Today I attended a very inspiring talk by Magnum photographer Olivia Arthur. It was fascinating to hear her talk about the development of her career, as well has the style and craft she uses in her photographic practice. We were taken on a journey from her earlier work she has done illustrating stories that others had written, to the stories she has done herself photographing women along the border of Asia and Europe.
Although Arthur enjoyed her earlier work she became frustrated by the process of the writing coming first followed by the images that had to be taken to fit along side the text, motivating her to tell her own story. When she started her work on the Asian/European borders she described it as having an ‘amazing amount of freedom’. From what I understand of this project she has photographed the women in these countries where the eastern culture meets the western culture, creating a large body of portraits that capture the varying cultures she encountered on her journeys. She talked about the way the series has been structured, not wanting to put the photographs in a chronological order, to avoid sectioning off women from different cultures. There are vast differences between the women shown in this body of work and for me by mixing the cultures up Arthur has created a topography of this region, and there is this strong distinction between each woman created by this constant flicking from one culture to the next.

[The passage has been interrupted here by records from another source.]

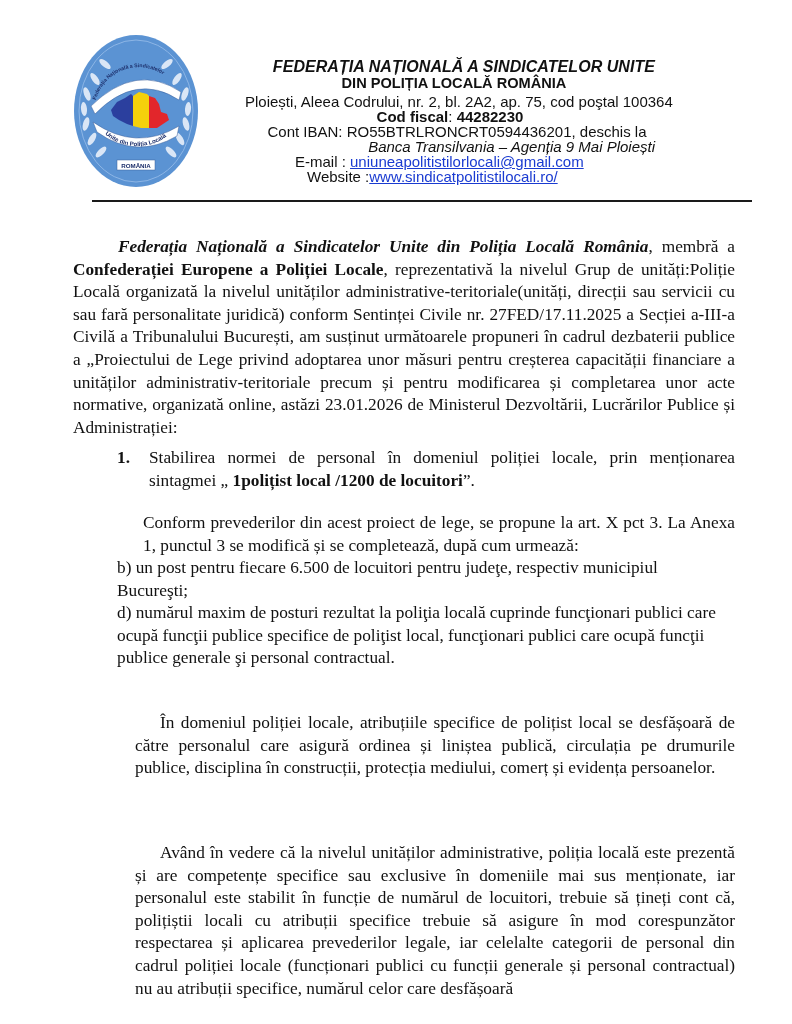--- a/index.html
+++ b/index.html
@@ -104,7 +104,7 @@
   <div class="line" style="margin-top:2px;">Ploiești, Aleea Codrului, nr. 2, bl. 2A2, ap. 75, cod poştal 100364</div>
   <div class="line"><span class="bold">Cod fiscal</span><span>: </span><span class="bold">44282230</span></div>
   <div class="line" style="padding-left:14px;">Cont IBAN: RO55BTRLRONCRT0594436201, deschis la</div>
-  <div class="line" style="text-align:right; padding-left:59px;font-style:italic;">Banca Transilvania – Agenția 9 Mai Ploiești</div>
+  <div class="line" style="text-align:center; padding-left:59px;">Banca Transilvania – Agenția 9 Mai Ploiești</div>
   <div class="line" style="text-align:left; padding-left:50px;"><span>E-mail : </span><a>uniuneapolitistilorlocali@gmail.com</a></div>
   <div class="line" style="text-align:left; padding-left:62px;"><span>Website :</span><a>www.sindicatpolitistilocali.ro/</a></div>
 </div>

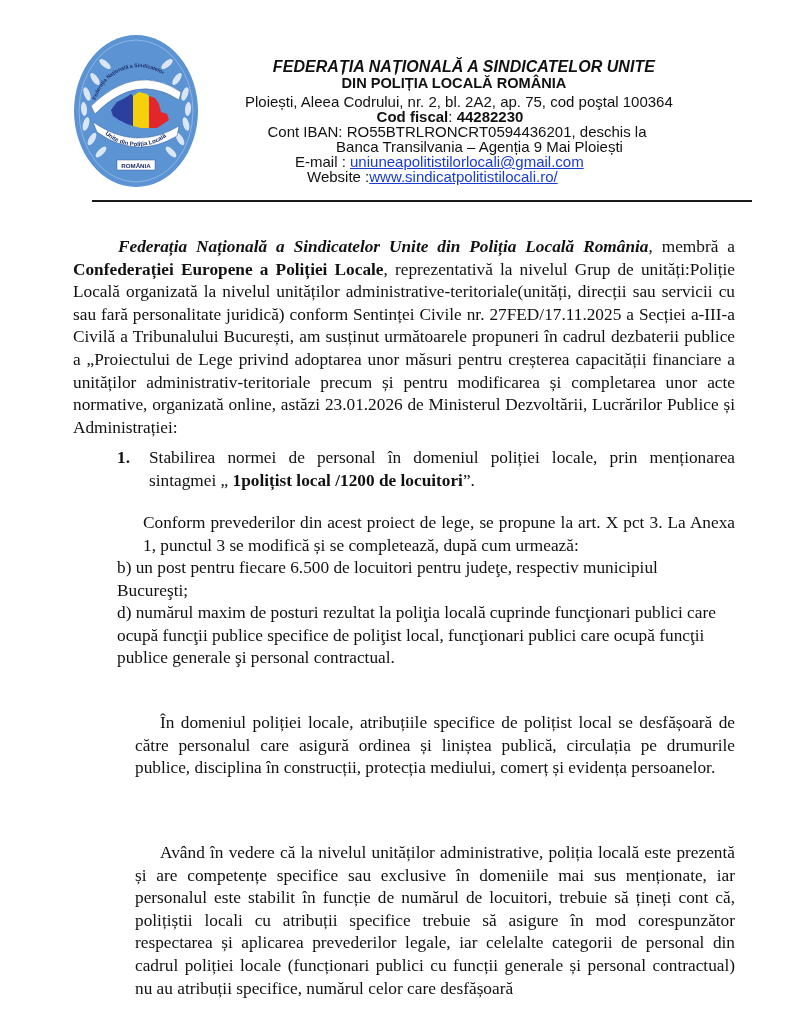--- a/index.html
+++ b/index.html
@@ -35,7 +35,7 @@
 
     .item1 { position: absolute; left: 117px; top: 447px; width: 618px; font-family: "Liberation Serif", serif; font-size: 17.3px; line-height: 22.6px; text-align: justify; color: #111; }
     .item1 .num { position: absolute; left: 0; top: 0; font-weight: bold; }
-    .item1 .txt { margin-left: 32px; }
+    .item1 .txt { margin-left: 22px; }
     .item1 .b { font-weight: bold; }
 
     .conform { position: absolute; left: 143px; top: 512px; width: 592px; font-family: "Liberation Serif", serif; font-size: 17.3px; line-height: 22.6px; text-align: justify; color: #111; }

Whilst she was talking about her exhibition she mentioned an interesting technique that I saw at the Dana Popa exhibition I visited recently, which was each person was accompanied with a booklet of text explaining the photographs on the wall. She felt strongly about the photographs being accompanied by text and thought that by providing the viewers of the exhibition with something physical to hold they would be more likely to read the text, than if it were on the wall. I thought this was an interesting technique that would completely alter the viewing of the images.

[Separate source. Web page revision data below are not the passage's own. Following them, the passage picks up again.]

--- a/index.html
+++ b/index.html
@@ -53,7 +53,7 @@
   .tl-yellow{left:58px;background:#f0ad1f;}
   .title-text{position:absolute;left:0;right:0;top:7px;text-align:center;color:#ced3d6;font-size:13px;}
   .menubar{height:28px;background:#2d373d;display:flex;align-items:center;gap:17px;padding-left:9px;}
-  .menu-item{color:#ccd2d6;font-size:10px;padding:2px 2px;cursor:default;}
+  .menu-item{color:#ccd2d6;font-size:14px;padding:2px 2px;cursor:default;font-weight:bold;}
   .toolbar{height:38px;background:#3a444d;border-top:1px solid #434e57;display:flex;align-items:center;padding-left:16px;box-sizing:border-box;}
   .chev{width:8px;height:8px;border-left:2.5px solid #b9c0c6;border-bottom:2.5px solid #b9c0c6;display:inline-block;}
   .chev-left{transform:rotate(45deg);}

Arthur has recently published a book titled ‘Jeddah Diary’, which features women she photographed in Saudi Arabia. Hearing her talk about this project was quite intriguing as she was at times discouraged from taking photographs, it was strange to see the photographs of a place that did not want to photographed. From what I have read of online interviews she admits its a very confusing society and that “the more you understand, the more you realise you just don’t understand it at all.” It is interesting to see that the women in these portraits had a say in how they were portrayed, saying that they wanted there face to be blurred somehow. Arthur decided to do this by printing the photographs out and re-photographing it so that the flash glared on the face, completely distorting it making them unrecognisable. There was a great contradiction though in how they wanted to be seen, they did not want there face to visible yet wanted there eyes to be shown off to show their beauty.
Although there are many aspects of this talk I will take away with me there was something Arthur said about creating stories with your work, which was “you have to care about it”. Having heard her talk about her own career and the great success with the projects she has felt passionately about I can see how important this is.